Your assignment –
Leave the pictures aside. Retype exactly the lines from the top of the data below through the one holding "left back paw: (739, 485)".

Given information –
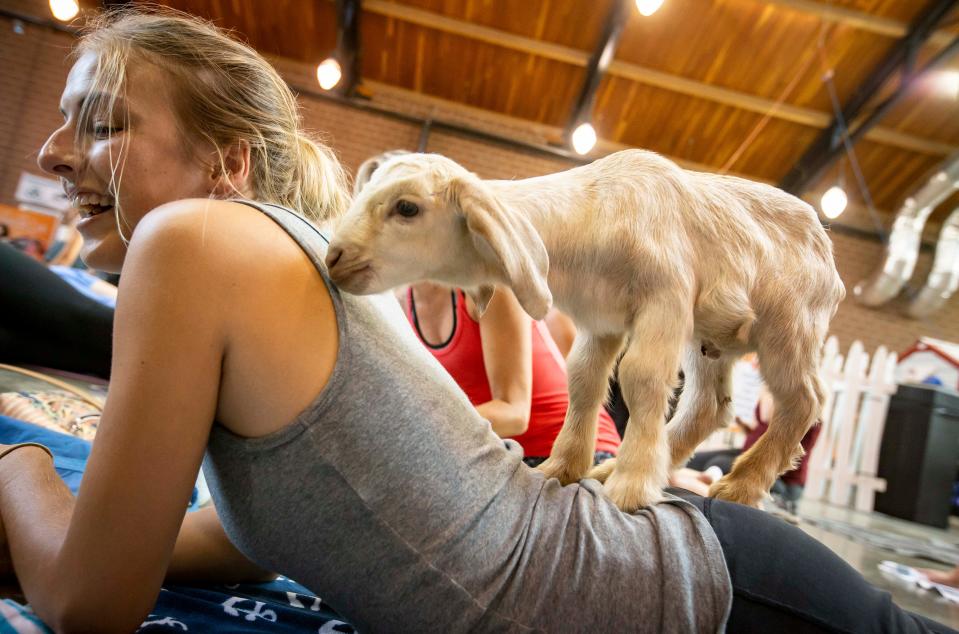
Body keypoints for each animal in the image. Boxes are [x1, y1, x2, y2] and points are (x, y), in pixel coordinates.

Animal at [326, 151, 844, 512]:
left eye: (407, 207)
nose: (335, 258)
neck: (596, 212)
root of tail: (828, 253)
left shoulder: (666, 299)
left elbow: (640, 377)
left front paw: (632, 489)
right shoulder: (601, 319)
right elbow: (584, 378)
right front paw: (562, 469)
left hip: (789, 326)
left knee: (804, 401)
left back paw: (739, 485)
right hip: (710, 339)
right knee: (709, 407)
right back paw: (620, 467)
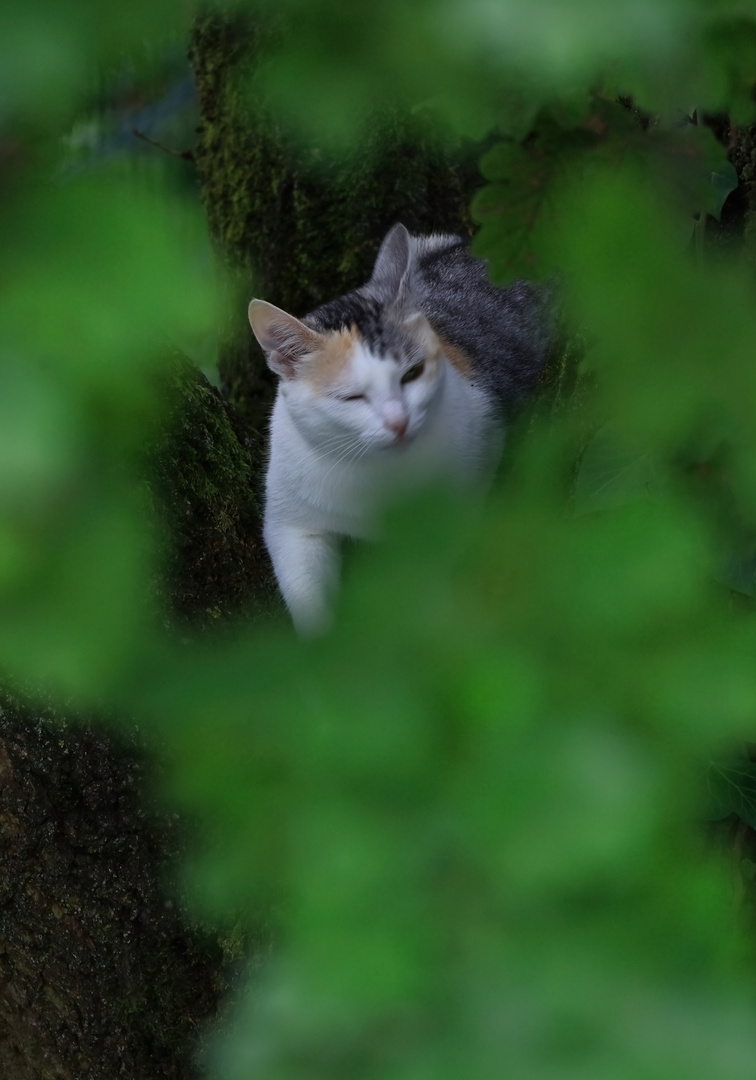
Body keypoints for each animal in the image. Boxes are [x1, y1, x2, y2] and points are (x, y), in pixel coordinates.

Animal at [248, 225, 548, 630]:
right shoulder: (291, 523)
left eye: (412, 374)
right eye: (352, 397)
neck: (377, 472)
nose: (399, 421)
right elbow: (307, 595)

Result of this task –
Body keypoints for each animal in the image. Boxes are [x1, y1, x2, y2] and points are (x, y), in pixel coordinates.

Animal at [326, 151, 844, 512]:
left eye: (407, 207)
nose: (335, 258)
neck: (596, 212)
root of tail: (828, 253)
left shoulder: (666, 299)
left elbow: (640, 377)
left front paw: (632, 489)
right shoulder: (601, 319)
right elbow: (584, 378)
right front paw: (562, 469)
left hip: (789, 326)
left knee: (804, 401)
left back paw: (739, 485)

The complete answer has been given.